Voi fate le opere del padre vostro

Quando l’uomo prende il posto di Dio, la fede non ha più senso.

Dal Vangelo secondo Giovanni (8,31-42)

In quel tempo, Gesù disse a quei Giudei che gli avevano creduto: «Se rimanete nella mia parola, siete davvero miei discepoli; conoscerete la verità e la verità vi farà liberi». Gli risposero: «Noi siamo discendenti di Abramo e non siamo mai stati schiavi di nessuno. Come puoi dire: “Diventerete liberi”?».

Gesù rispose loro: «In verità, in verità io vi dico: chiunque commette il peccato è schiavo del peccato. Ora, lo schiavo non resta per sempre nella casa; il figlio vi resta per sempre. Se dunque il Figlio vi farà liberi, sarete liberi davvero. So che siete discendenti di Abramo. Ma intanto cercate di uccidermi perché la mia parola non trova accoglienza in voi. Io dico quello che ho visto presso il Padre; anche voi dunque fate quello che avete ascoltato dal padre vostro».

Gli risposero: «Il padre nostro è Abramo». Disse loro Gesù: «Se foste figli di Abramo, fareste le opere di Abramo. Ora invece voi cercate di uccidere me, un uomo che vi ha detto la verità udita da Dio. Questo, Abramo non l’ha fatto. Voi fate le opere del padre vostro».

Gli risposero allora: «Noi non siamo nati da prostituzione; abbiamo un solo padre: Dio!». Disse loro Gesù: «Se Dio fosse vostro padre, mi amereste, perché da Dio sono uscito e vengo; non sono venuto da me stesso, ma lui mi ha mandato».

 

 

Schiavitù vs Libertà. Menzogna vs Verità. Opere del “padre vostro” vs opere di Abramo.

Nel Vangelo di oggi, proseguo dell’aspro confronto tra Gesù e i giudei, in particolare i farisei, troviamo tre antitesi che ci fanno capire bene la distanza abissale che separa i contendenti.

Il peccato rende suo schiavo l’uomo, ma senza che se ne renda conto. La menzogna, la faccia nascosta del peccato, consiste nel far credere all’uomo suo schiavo che è una persona libera, mentre di fatto non lo è.
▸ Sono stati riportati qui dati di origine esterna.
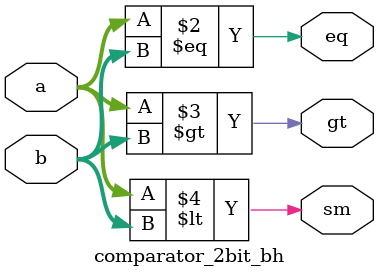
<source format=v>
module comparator_2bit_df(eq,gt,sm,a,b);
  input [1:0]a;
  input [1:0]b;
  output eq,gt,sm;
  
  assign eq = (a==b);
  assign gt= (a>b);
  assign sm= (a<b);
  
endmodule 

module comparator_2bit_bh(eq,gt,sm,a,b);
  input [1:0]a;
  input [1:0]b;
  output reg eq,gt,sm;
  
  always @ (*)
    begin
  eq = (a==b);
   gt= (a>b);
   sm= (a<b);

    end
  
endmodule 
  
  
</source>
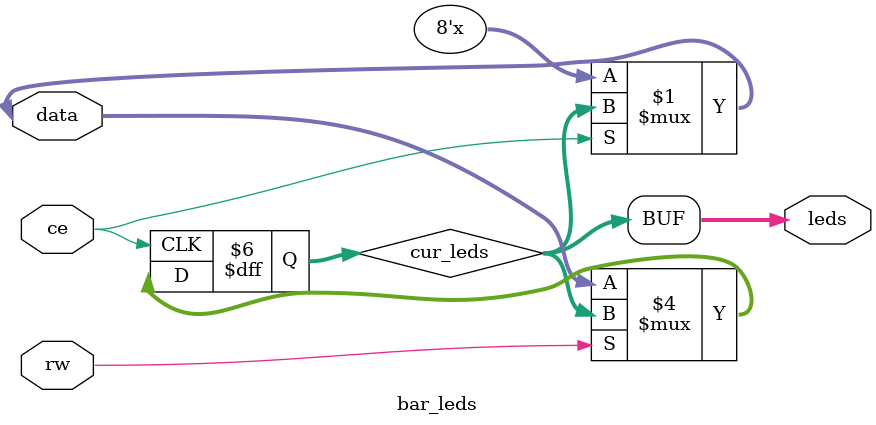
<source format=v>
/*
 * NAME
 * ----
 *
 *   bar_leds - bar of leds
 *
 *
 * DESCRIPTION
 * -----------
 * 
 * 8-bit bar led module suitable for use with a "bus"
 * consisting of address, data and control lines.
 *
 * Any time it is enabled data can be read from (rw = 1)
 * or written to (rw = 0).  At all other times the data
 * line is high z.
 *
 * To write, data must be assigned to 'data', 'rw' set to 0 (write),
 * and then when 'ce' goes high the value will be written.
 * A similar sequence is performed for a read except that rw = 1.
 *
 * The address is not used since it has only one and the equivalent
 * result is accomplished with the chip enable.
 *
 *
 * SYNOPSIS
 * --------
 *
 * This code was take from the test bench bar_leds-test.v.
 * Refer to that module for the most up to date code.
 *  
 *  parameter READ = 1'b1;
 *  parameter WRITE = 1'b0;
 *  parameter ENABLE = 1'b1;
 *  parameter DISABLE = 1'b0;
 *  
 *  // initialize
 *  #1;
 *  ce = DISABLE;
 *  //datar = 8'h00;
 *  datar = 8'bz;
 *  rwr = 1;
 *  
 *  // ### WRITE ###
 *  // IMPORTANT - Nothing else should be driving the bus or else
 *  // bad things could happen.
 *  #1 datar = 8'h4f; // start driving the outputs
 *  #1 rwr = WRITE;
 *  #1 ce = ENABLE;   // enable, triggers a write
 *  // value should have been written
 *  #1 ce = DISABLE;
 *    datar = 8'hz;  // stop driving the outputs
 *  
 *  // ### READ ###
 *  #1 rwr = READ;
 *  #1 ce = ENABLE;
 *  // data should be ready
 *  #1 read_data = datar;
 *  #1 ce = DISABLE;
 *
 *
 * AUTHOR
 * ------
 *
 * Jeremiah Mahler <jmmahler@gmail.com>
 *
 */


module bar_leds(
	input wire ce, // chip enable
	inout wire [8:1] data,
	input wire rw, // read = 1, write = 0  (control)
	output wire [8:1] leds);

	parameter READ = 1'b1;
	parameter WRITE = 1'b0;

	// current value of leds
	reg [8:1] cur_leds;

	assign leds = cur_leds;

	assign data = (ce) ? cur_leds : 8'bz;

	// always @(disabled -> enabled)
	always @(posedge ce) begin
		if (rw == WRITE) begin
			// write
			cur_leds <= data;
		end
	end
endmodule

</source>
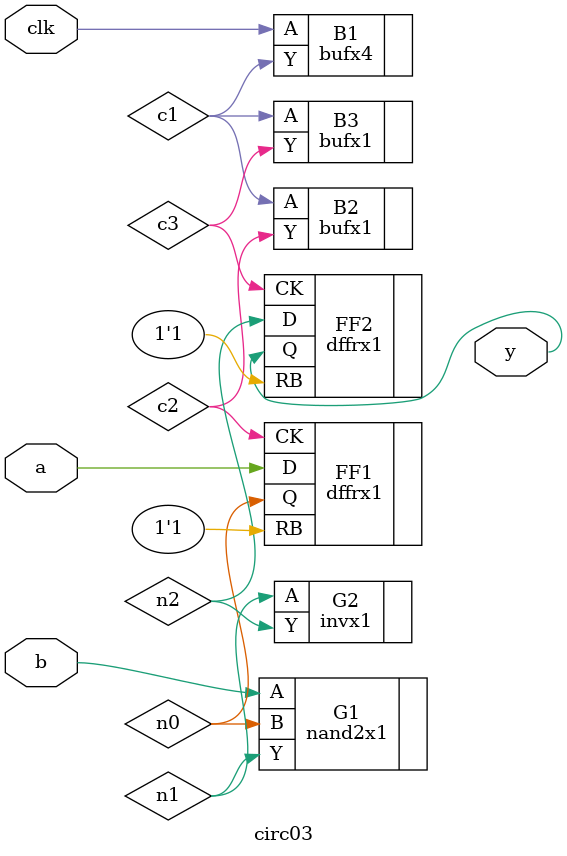
<source format=v>

/*
* Copyright 2019 Tomas Brabec
* 
* Licensed under the Apache License, Version 2.0 (the "License");
* you may not use this file except in compliance with the License.
* You may obtain a copy of the License at
* 
*     http://www.apache.org/licenses/LICENSE-2.0
*     
* Unless required by applicable law or agreed to in writing, software
* distributed under the License is distributed on an "AS IS" BASIS,
* WITHOUT WARRANTIES OR CONDITIONS OF ANY KIND, either express or implied.
* See the License for the specific language governing permissions and
* limitations under the License.
*/

module circ03(clk,a,b,y);
input clk;
input a,b;
output y;
wire c1,c2,c3;
wire n0,n1,n2;
bufx4 B1(.A(clk),.Y(c1));
bufx1 B2(.A(c1),.Y(c2));
bufx1 B3(.A(c1),.Y(c3));
dffrx1 FF1(.CK(c2),.D(a),.RB(1'b1),.Q(n0));
nand2x1 G1(.A(b),.B(n0),.Y(n1));
invx1 G2(.A(n1),.Y(n2));
dffrx1 FF2(.CK(c3),.D(n2),.RB(1'b1),.Q(y));
endmodule

</source>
Il senso di libertà che il peccato inocula nella mente dei suoi schiavi è quello di una liberazione “da” tutto e tutti, Dio compreso, per mettere sé stessi al suo posto. Liberi “di” fare tutto ciò che gli aggrada, liberi di giocare a fare dio.

Di conseguenza, se l’uomo prende il posto di Dio, la fede non ha più senso. Come credere ad una “entità superiore” se al suo posto ci sono IO?!

A questa colossale menzogna si contrappone la Verità liberante di Gesù. Una Verità che libera, sì, ma non “da” Dio, bensì ci libera “per” Dio.

Gesù è venuto a liberarci dal peccato e dalla sua menzogna, “per” poter compiere le opere di Abramo, cioè la fede in Dio manifestata dall’obbedienza totale alla Parola di Dio. Abramo fu veramente una persona “libera per Dio“: per il Signore lascia la sua terra per recarsi in un luogo ancora sconosciuto; per il Signore è pronto anche a sacrificare il proprio figlio! E questo perché non mise al centro della propria vita sé stesso, il proprio interesse, i propri affetti o le proprie idee. E in questo mettere Dio al di sopra di sé stesso, sperimentò la verità di Dio, della sua Parola e delle sue Promesse. Sperimentò che Dio è Fedele e degno di tutta la nostra fede.

Gesù ha messo al di sopra di tutto il Padre, il Dio di Abramo. Chi lo segue nella via della sua completa donazione al Padre, sperimenterà la vera libertà e le benedizioni che Dio ci ha promesso in quanto figli di Abramo, figli della sua fede.